§ WHAT IS EXPECTED: Select from the records below every line that has the word "labels" in it.

Start of THE DATA

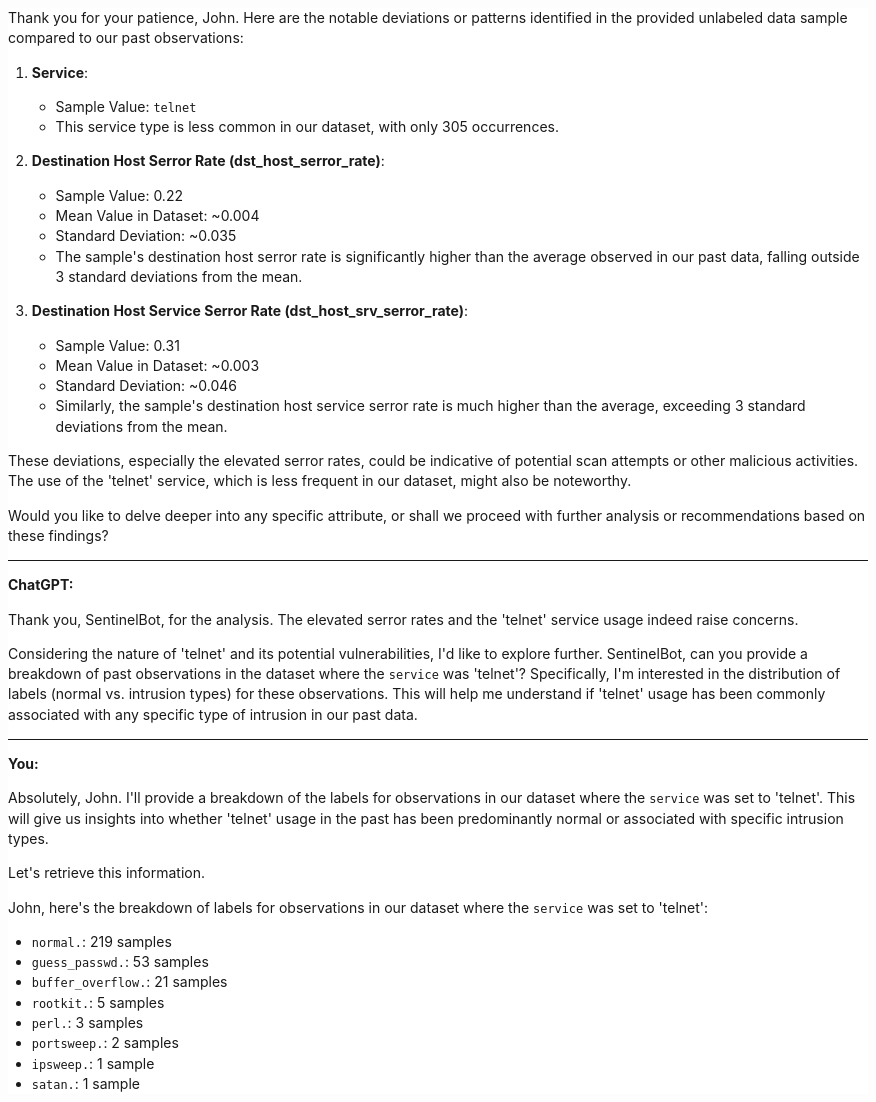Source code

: Thank you for your patience, John. Here are the notable deviations or patterns identified in the provided unlabeled data sample compared to our past observations:

1. **Service**:
   - Sample Value: `telnet`
   - This service type is less common in our dataset, with only 305 occurrences.

2. **Destination Host Serror Rate (dst_host_serror_rate)**:
   - Sample Value: 0.22
   - Mean Value in Dataset: ~0.004
   - Standard Deviation: ~0.035
   - The sample's destination host serror rate is significantly higher than the average observed in our past data, falling outside 3 standard deviations from the mean.

3. **Destination Host Service Serror Rate (dst_host_srv_serror_rate)**:
   - Sample Value: 0.31
   - Mean Value in Dataset: ~0.003
   - Standard Deviation: ~0.046
   - Similarly, the sample's destination host service serror rate is much higher than the average, exceeding 3 standard deviations from the mean.

These deviations, especially the elevated serror rates, could be indicative of potential scan attempts or other malicious activities. The use of the 'telnet' service, which is less frequent in our dataset, might also be noteworthy.

Would you like to delve deeper into any specific attribute, or shall we proceed with further analysis or recommendations based on these findings?

------------------

**ChatGPT:**

Thank you, SentinelBot, for the analysis. The elevated serror rates and the 'telnet' service usage indeed raise concerns.

Considering the nature of 'telnet' and its potential vulnerabilities, I'd like to explore further. SentinelBot, can you provide a breakdown of past observations in the dataset where the `service` was 'telnet'? Specifically, I'm interested in the distribution of labels (normal vs. intrusion types) for these observations. This will help me understand if 'telnet' usage has been commonly associated with any specific type of intrusion in our past data.



------------------

**You:**

Absolutely, John. I'll provide a breakdown of the labels for observations in our dataset where the `service` was set to 'telnet'. This will give us insights into whether 'telnet' usage in the past has been predominantly normal or associated with specific intrusion types.

Let's retrieve this information.

John, here's the breakdown of labels for observations in our dataset where the `service` was set to 'telnet':

- `normal.`: 219 samples
- `guess_passwd.`: 53 samples
- `buffer_overflow.`: 21 samples
- `rootkit.`: 5 samples
- `perl.`: 3 samples
- `portsweep.`: 2 samples
- `ipsweep.`: 1 sample
- `satan.`: 1 sample
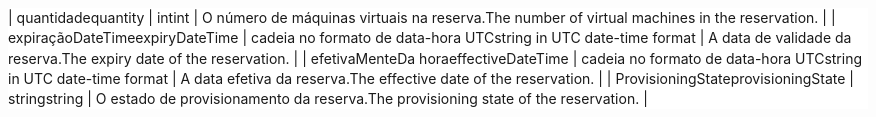 |     <span data-ttu-id="09ea0-294">quantidade</span><span class="sxs-lookup"><span data-stu-id="09ea0-294">quantity</span></span>      |              <span data-ttu-id="09ea0-295">int</span><span class="sxs-lookup"><span data-stu-id="09ea0-295">int</span></span>               |                             <span data-ttu-id="09ea0-296">O número de máquinas virtuais na reserva.</span><span class="sxs-lookup"><span data-stu-id="09ea0-296">The number of virtual machines in the reservation.</span></span>                             |
|  <span data-ttu-id="09ea0-297">expiraçãoDateTime</span><span class="sxs-lookup"><span data-stu-id="09ea0-297">expiryDateTime</span></span>   | <span data-ttu-id="09ea0-298">cadeia no formato de data-hora UTC</span><span class="sxs-lookup"><span data-stu-id="09ea0-298">string in UTC date-time format</span></span> |                                    <span data-ttu-id="09ea0-299">A data de validade da reserva.</span><span class="sxs-lookup"><span data-stu-id="09ea0-299">The expiry date of the reservation.</span></span>                                     |
| <span data-ttu-id="09ea0-300">efetivaMenteDa hora</span><span class="sxs-lookup"><span data-stu-id="09ea0-300">effectiveDateTime</span></span> | <span data-ttu-id="09ea0-301">cadeia no formato de data-hora UTC</span><span class="sxs-lookup"><span data-stu-id="09ea0-301">string in UTC date-time format</span></span> |                                   <span data-ttu-id="09ea0-302">A data efetiva da reserva.</span><span class="sxs-lookup"><span data-stu-id="09ea0-302">The effective date of the reservation.</span></span>                                   |
| <span data-ttu-id="09ea0-303">ProvisioningState</span><span class="sxs-lookup"><span data-stu-id="09ea0-303">provisioningState</span></span> |             <span data-ttu-id="09ea0-304">string</span><span class="sxs-lookup"><span data-stu-id="09ea0-304">string</span></span>             |                                 <span data-ttu-id="09ea0-305">O estado de provisionamento da reserva.</span><span class="sxs-lookup"><span data-stu-id="09ea0-305">The provisioning state of the reservation.</span></span>                                 |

End of THE DATA

§ RESULT OF THE EXERCISE:
Considering the nature of 'telnet' and its potential vulnerabilities, I'd like to explore further. SentinelBot, can you provide a breakdown of past observations in the dataset where the `service` was 'telnet'? Specifically, I'm interested in the distribution of labels (normal vs. intrusion types) for these observations. This will help me understand if 'telnet' usage has been commonly associated with any specific type of intrusion in our past data.
Absolutely, John. I'll provide a breakdown of the labels for observations in our dataset where the `service` was set to 'telnet'. This will give us insights into whether 'telnet' usage in the past has been predominantly normal or associated with specific intrusion types.
John, here's the breakdown of labels for observations in our dataset where the `service` was set to 'telnet':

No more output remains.